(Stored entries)

==============================

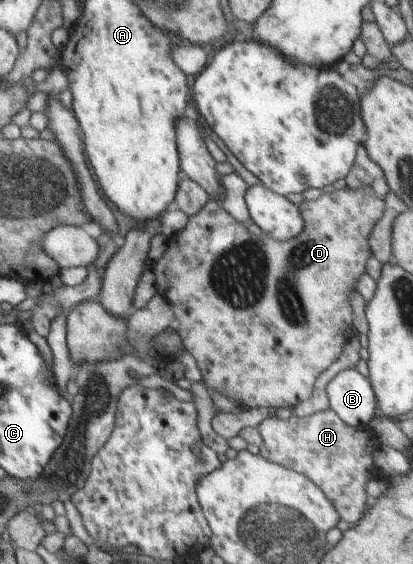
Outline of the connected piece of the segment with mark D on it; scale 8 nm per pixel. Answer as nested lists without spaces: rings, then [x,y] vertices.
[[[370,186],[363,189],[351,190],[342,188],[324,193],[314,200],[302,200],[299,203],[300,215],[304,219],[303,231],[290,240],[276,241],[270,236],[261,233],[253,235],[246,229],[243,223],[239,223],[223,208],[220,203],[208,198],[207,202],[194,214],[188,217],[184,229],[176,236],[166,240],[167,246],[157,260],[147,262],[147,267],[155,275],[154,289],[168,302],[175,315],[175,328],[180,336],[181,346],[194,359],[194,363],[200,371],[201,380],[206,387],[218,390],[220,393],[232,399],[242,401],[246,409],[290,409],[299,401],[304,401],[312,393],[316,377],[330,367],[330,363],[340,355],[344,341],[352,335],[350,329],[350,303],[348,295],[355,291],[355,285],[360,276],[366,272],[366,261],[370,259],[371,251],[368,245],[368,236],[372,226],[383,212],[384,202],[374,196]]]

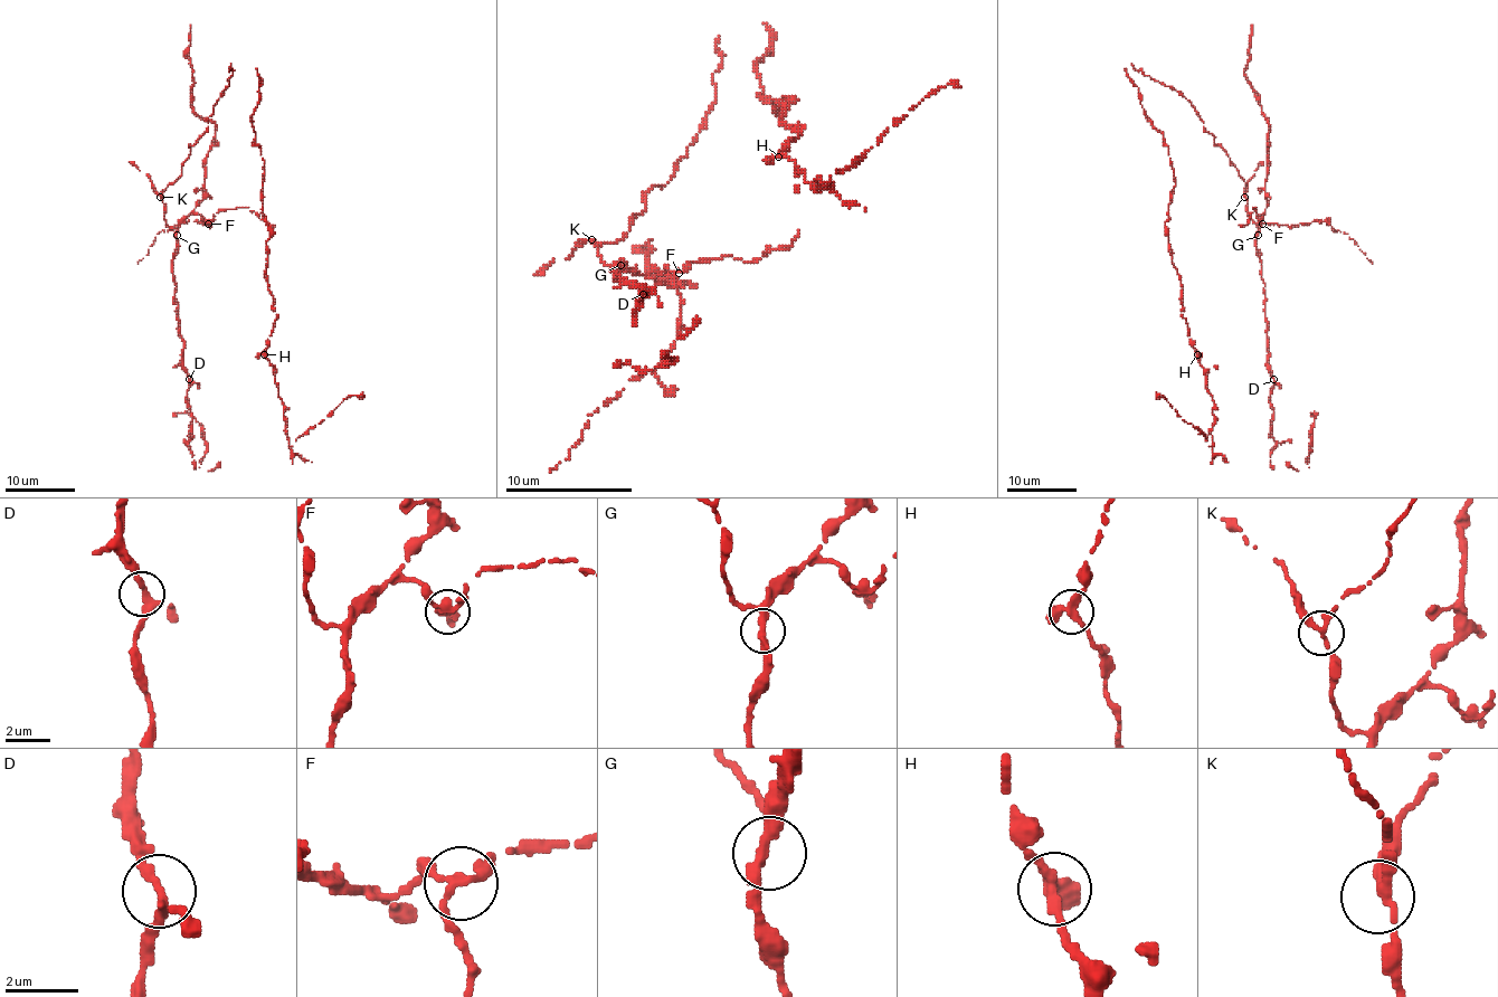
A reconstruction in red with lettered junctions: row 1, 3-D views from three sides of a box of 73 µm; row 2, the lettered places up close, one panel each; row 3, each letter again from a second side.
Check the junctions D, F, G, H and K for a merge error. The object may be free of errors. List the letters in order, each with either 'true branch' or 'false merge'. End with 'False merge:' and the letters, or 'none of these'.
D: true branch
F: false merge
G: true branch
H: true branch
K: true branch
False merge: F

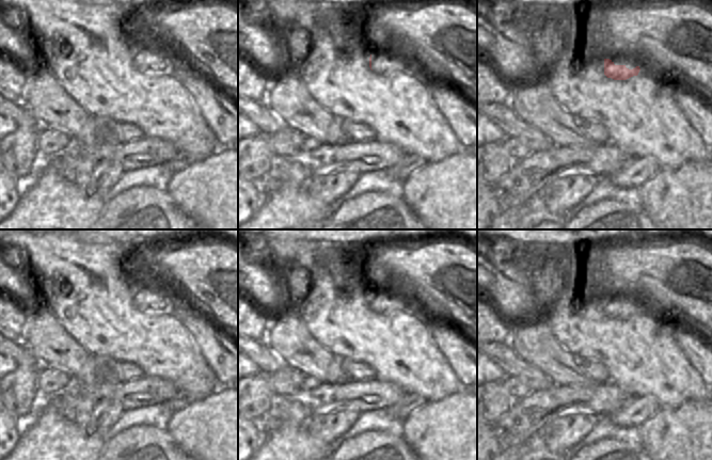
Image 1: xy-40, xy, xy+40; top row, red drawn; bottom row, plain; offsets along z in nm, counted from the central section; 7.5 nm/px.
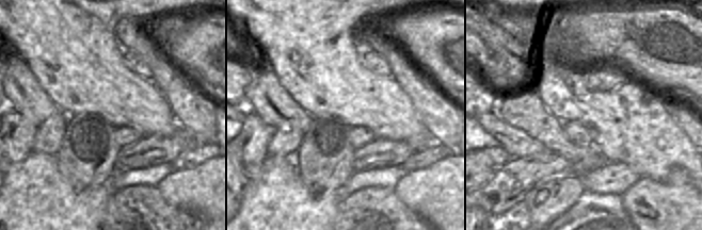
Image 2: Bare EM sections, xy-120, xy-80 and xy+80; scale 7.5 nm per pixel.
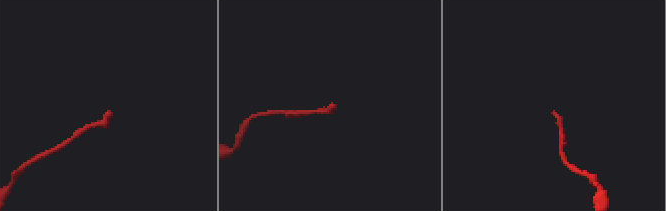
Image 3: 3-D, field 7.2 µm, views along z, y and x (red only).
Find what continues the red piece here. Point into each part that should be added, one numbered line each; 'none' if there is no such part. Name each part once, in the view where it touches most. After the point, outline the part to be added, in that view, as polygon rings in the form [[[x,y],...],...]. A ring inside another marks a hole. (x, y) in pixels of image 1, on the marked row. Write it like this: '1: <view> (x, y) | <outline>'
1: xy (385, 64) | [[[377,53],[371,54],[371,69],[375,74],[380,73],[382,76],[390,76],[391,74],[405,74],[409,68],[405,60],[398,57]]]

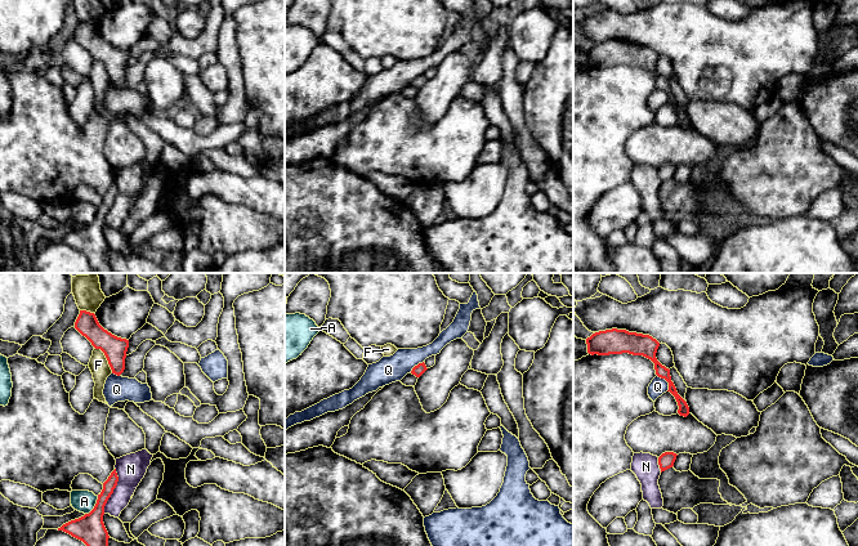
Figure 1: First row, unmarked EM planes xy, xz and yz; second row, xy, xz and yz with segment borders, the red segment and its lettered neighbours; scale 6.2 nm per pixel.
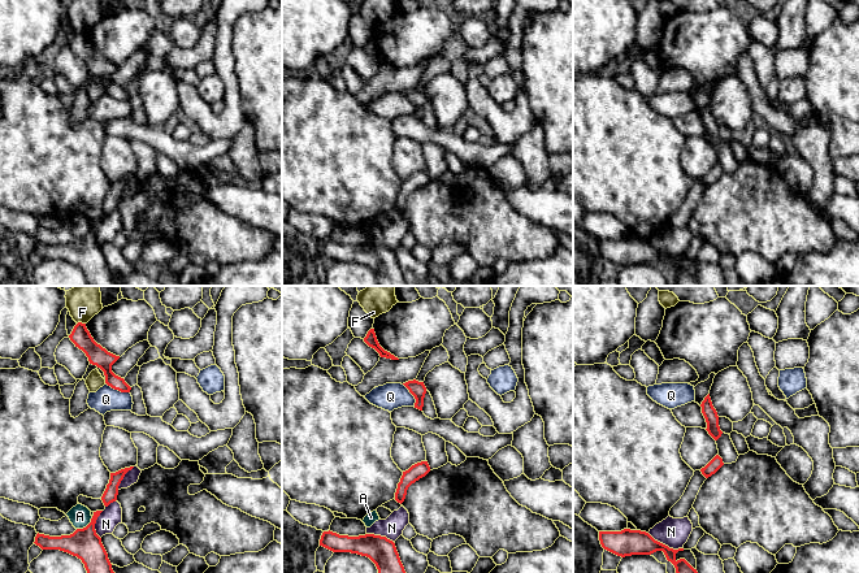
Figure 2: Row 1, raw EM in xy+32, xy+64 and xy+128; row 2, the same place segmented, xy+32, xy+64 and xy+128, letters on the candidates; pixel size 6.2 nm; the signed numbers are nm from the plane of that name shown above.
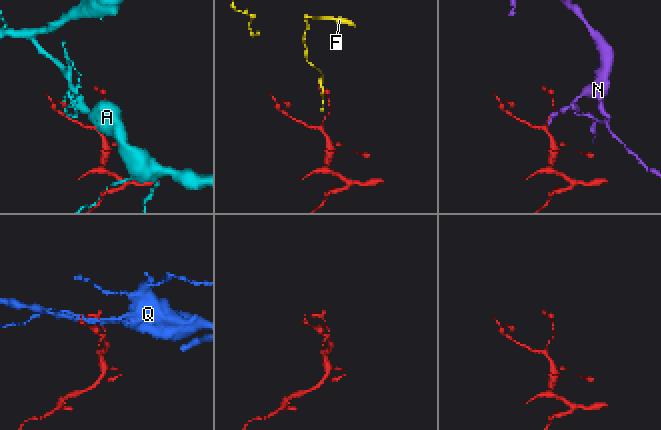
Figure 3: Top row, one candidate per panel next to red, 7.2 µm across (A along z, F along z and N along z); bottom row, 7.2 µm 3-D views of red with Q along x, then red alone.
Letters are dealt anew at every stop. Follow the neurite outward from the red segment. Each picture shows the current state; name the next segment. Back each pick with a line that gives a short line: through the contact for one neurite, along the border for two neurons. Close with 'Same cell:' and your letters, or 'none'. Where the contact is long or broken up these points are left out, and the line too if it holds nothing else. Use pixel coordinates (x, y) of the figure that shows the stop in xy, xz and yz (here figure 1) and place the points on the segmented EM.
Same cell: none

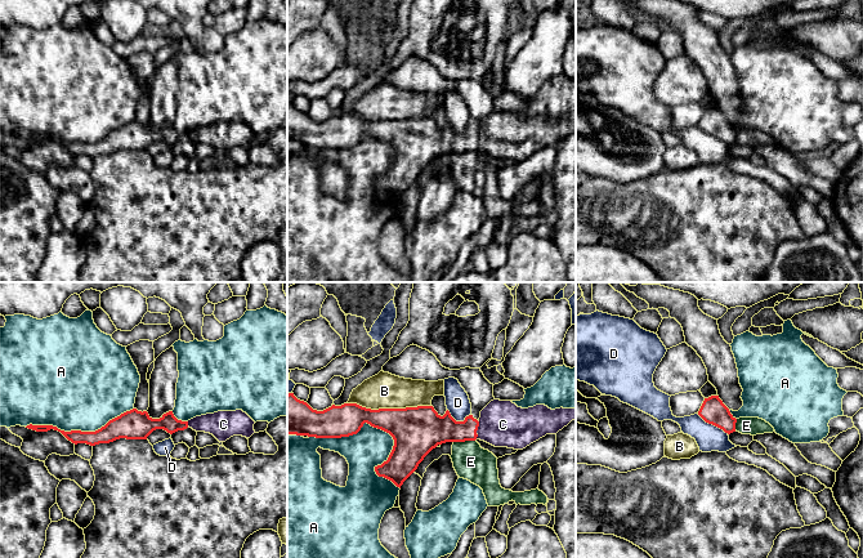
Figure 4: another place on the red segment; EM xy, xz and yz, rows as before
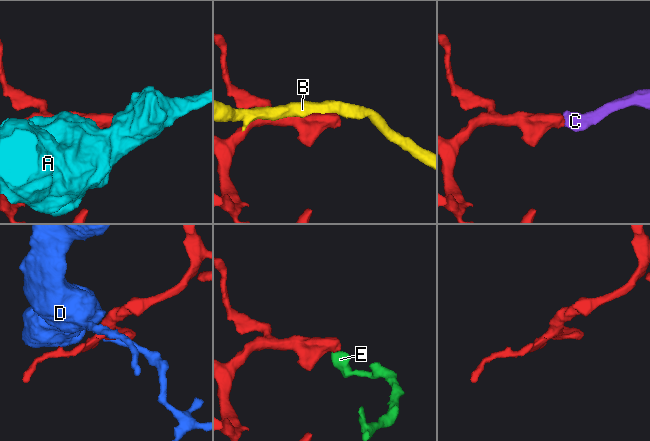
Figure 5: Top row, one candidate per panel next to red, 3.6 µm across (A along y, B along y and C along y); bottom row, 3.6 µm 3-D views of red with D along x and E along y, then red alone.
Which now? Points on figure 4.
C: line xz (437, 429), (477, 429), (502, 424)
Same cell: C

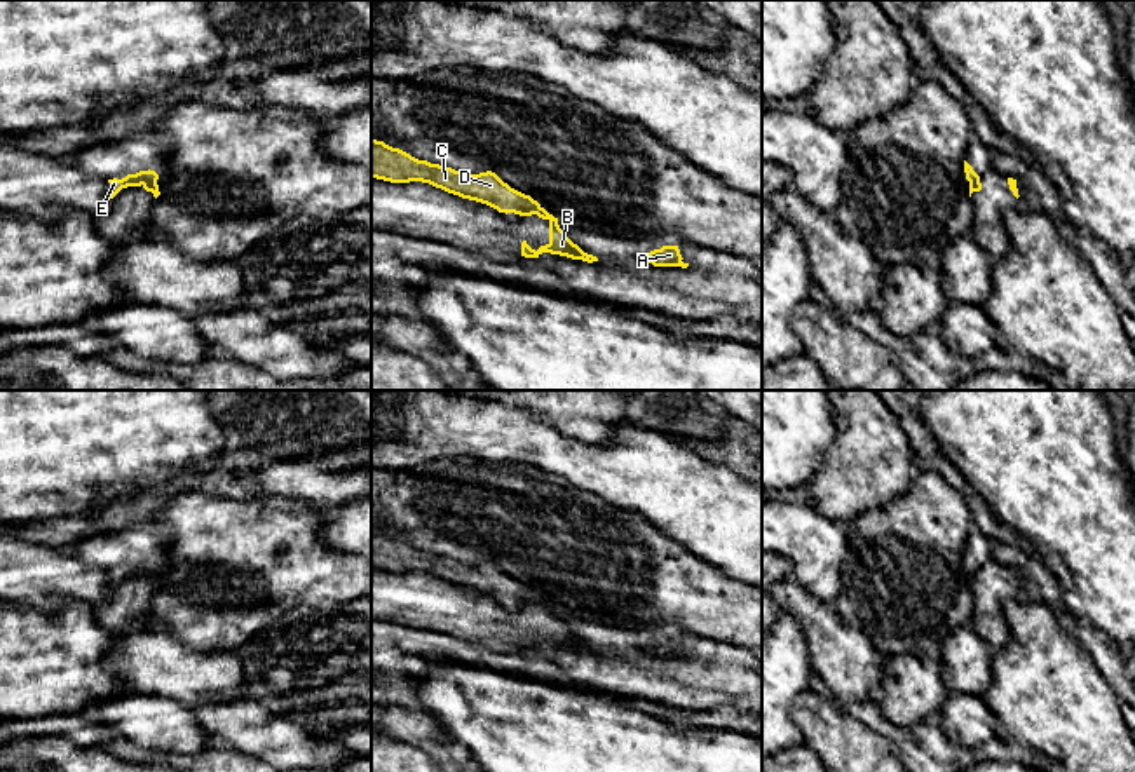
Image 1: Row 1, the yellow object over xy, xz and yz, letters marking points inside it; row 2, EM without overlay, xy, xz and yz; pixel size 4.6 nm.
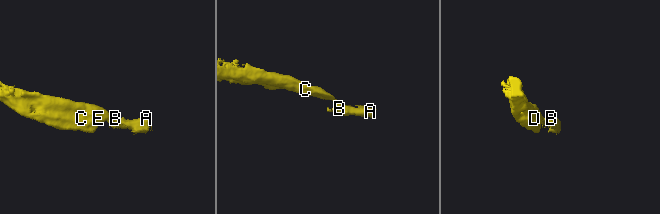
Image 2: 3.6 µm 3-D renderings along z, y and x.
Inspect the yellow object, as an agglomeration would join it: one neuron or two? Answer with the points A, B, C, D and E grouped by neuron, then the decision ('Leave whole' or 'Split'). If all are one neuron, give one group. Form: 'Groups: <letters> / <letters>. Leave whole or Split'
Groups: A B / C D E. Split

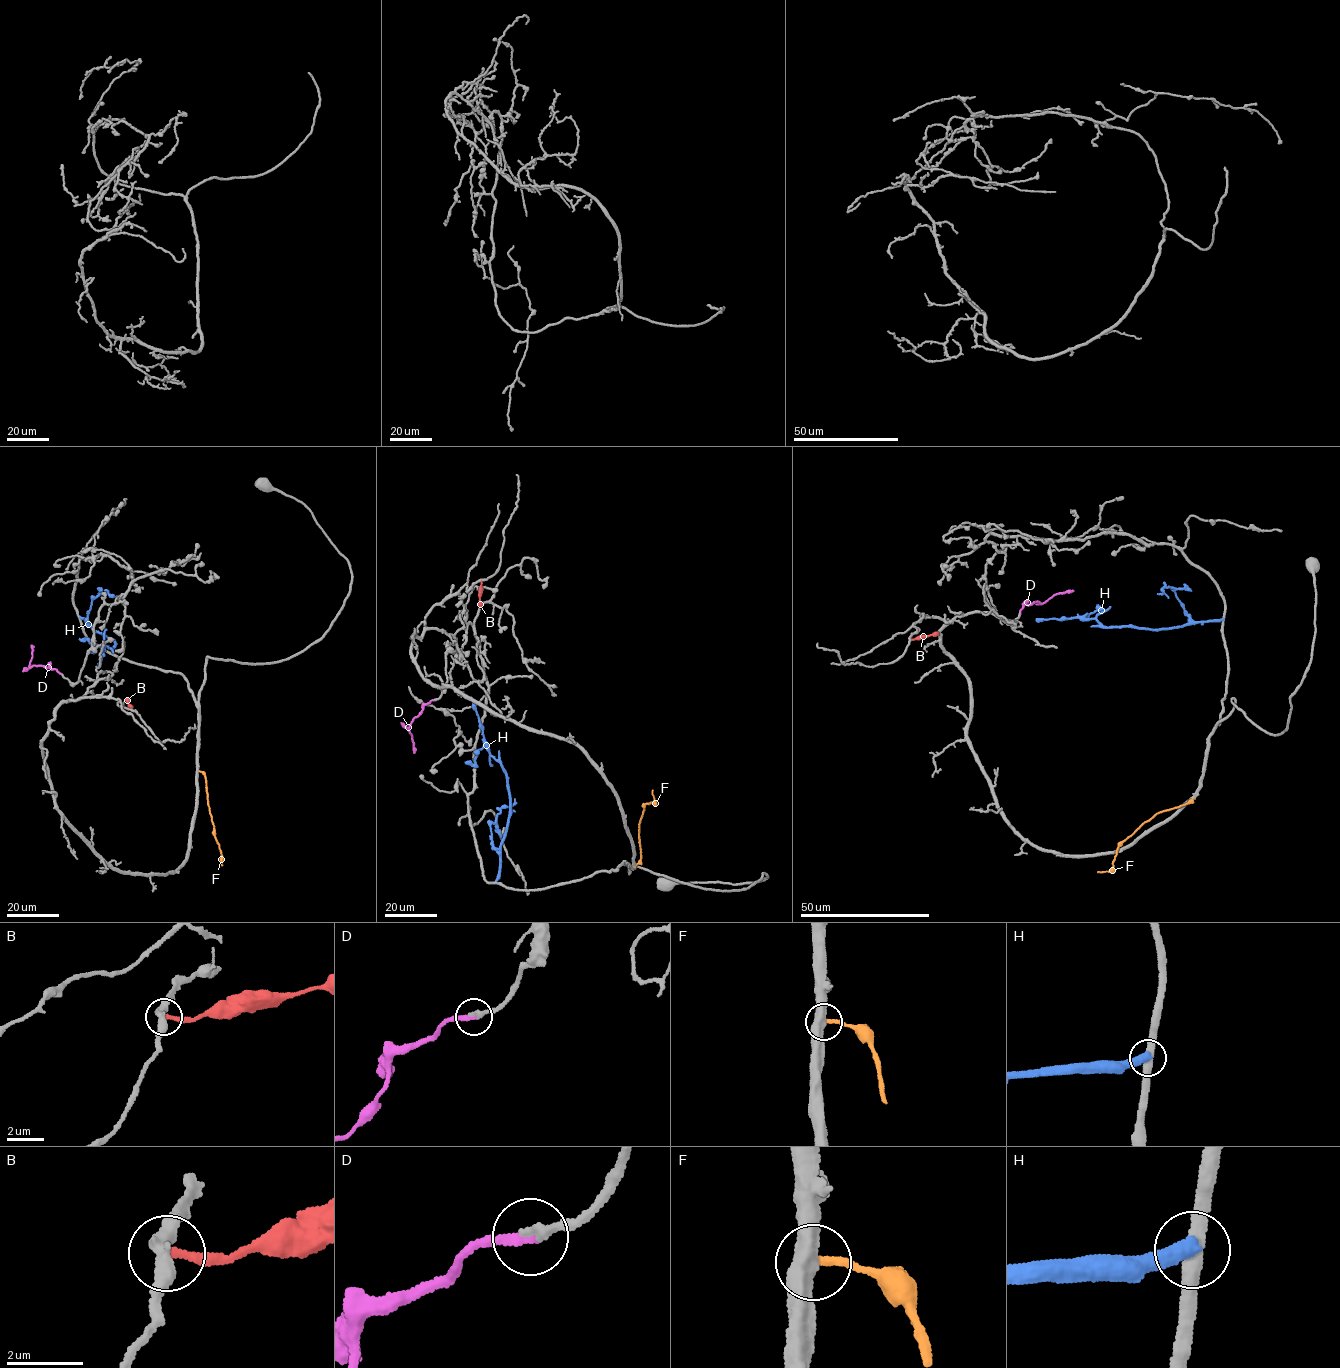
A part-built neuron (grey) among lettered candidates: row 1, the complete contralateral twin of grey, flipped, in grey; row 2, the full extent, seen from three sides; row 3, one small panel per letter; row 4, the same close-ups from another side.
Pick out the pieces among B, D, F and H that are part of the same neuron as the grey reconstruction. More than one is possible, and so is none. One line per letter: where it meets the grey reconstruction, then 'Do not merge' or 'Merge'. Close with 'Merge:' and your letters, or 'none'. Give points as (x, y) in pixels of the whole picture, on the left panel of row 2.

==============================

→ **What is required**
Output every entry verbatim but skip the pictures.

→ **Final answer**
Outline of the connected piece of the segment with mark D on it; scale 8 nm per pixel. Answer as nested lists without spaces: rings, then [x,y] vertices.
[[[370,186],[363,189],[351,190],[342,188],[324,193],[314,200],[302,200],[299,203],[300,215],[304,219],[303,231],[290,240],[276,241],[270,236],[261,233],[253,235],[246,229],[243,223],[239,223],[223,208],[220,203],[208,198],[207,202],[194,214],[188,217],[184,229],[176,236],[166,240],[167,246],[157,260],[147,262],[147,267],[155,275],[154,289],[168,302],[175,315],[175,328],[180,336],[181,346],[194,359],[194,363],[200,371],[201,380],[206,387],[218,390],[220,393],[232,399],[242,401],[246,409],[290,409],[299,401],[304,401],[312,393],[316,377],[330,367],[330,363],[340,355],[344,341],[352,335],[350,329],[350,303],[348,295],[355,291],[355,285],[360,276],[366,272],[366,261],[370,259],[371,251],[368,245],[368,236],[372,226],[383,212],[384,202],[374,196]]]

A reconstruction in red with lettered junctions: row 1, 3-D views from three sides of a box of 73 µm; row 2, the lettered places up close, one panel each; row 3, each letter again from a second side.
Check the junctions D, F, G, H and K for a merge error. The object may be free of errors. List the letters in order, each with either 'true branch' or 'false merge'. End with 'False merge:' and the letters, or 'none of these'.
D: true branch
F: false merge
G: true branch
H: true branch
K: true branch
False merge: F

Image 1: xy-40, xy, xy+40; top row, red drawn; bottom row, plain; offsets along z in nm, counted from the central section; 7.5 nm/px.
Image 2: Bare EM sections, xy-120, xy-80 and xy+80; scale 7.5 nm per pixel.
Image 3: 3-D, field 7.2 µm, views along z, y and x (red only).
Find what continues the red piece here. Point into each part that should be added, one numbered line each; 'none' if there is no such part. Name each part once, in the view where it touches most. After the point, outline the part to be added, in that view, as polygon rings in the form [[[x,y],...],...]. A ring inside another marks a hole. (x, y) in pixels of image 1, on the marked row. Write it like this: '1: <view> (x, y) | <outline>'
1: xy (385, 64) | [[[377,53],[371,54],[371,69],[375,74],[380,73],[382,76],[390,76],[391,74],[405,74],[409,68],[405,60],[398,57]]]

Figure 1: First row, unmarked EM planes xy, xz and yz; second row, xy, xz and yz with segment borders, the red segment and its lettered neighbours; scale 6.2 nm per pixel.
Figure 2: Row 1, raw EM in xy+32, xy+64 and xy+128; row 2, the same place segmented, xy+32, xy+64 and xy+128, letters on the candidates; pixel size 6.2 nm; the signed numbers are nm from the plane of that name shown above.
Figure 3: Top row, one candidate per panel next to red, 7.2 µm across (A along z, F along z and N along z); bottom row, 7.2 µm 3-D views of red with Q along x, then red alone.
Letters are dealt anew at every stop. Follow the neurite outward from the red segment. Each picture shows the current state; name the next segment. Back each pick with a line that gives a short line: through the contact for one neurite, along the border for two neurons. Close with 'Same cell:' and your letters, or 'none'. Where the contact is long or broken up these points are left out, and the line too if it holds nothing else. Use pixel coordinates (x, y) of the figure that shows the stop in xy, xz and yz (here figure 1) and place the points on the segmented EM.
Same cell: none

Figure 4: another place on the red segment; EM xy, xz and yz, rows as before
Figure 5: Top row, one candidate per panel next to red, 3.6 µm across (A along y, B along y and C along y); bottom row, 3.6 µm 3-D views of red with D along x and E along y, then red alone.
Which now? Points on figure 4.
C: line xz (437, 429), (477, 429), (502, 424)
Same cell: C

Image 1: Row 1, the yellow object over xy, xz and yz, letters marking points inside it; row 2, EM without overlay, xy, xz and yz; pixel size 4.6 nm.
Image 2: 3.6 µm 3-D renderings along z, y and x.
Inspect the yellow object, as an agglomeration would join it: one neuron or two? Answer with the points A, B, C, D and E grouped by neuron, then the decision ('Leave whole' or 'Split'). If all are one neuron, give one group. Form: 'Groups: <letters> / <letters>. Leave whole or Split'
Groups: A B / C D E. Split

A part-built neuron (grey) among lettered candidates: row 1, the complete contralateral twin of grey, flipped, in grey; row 2, the full extent, seen from three sides; row 3, one small panel per letter; row 4, the same close-ups from another side.
Pick out the pieces among B, D, F and H that are part of the same neuron as the grey reconstruction. More than one is possible, and so is none. One line per letter: where it meets the grey reconstruction, then 'Do not merge' or 'Merge'. Close with 'Merge:' and your letters, or 'none'. Give points as (x, y) in pixels of the whole picture, on the left panel of row 2.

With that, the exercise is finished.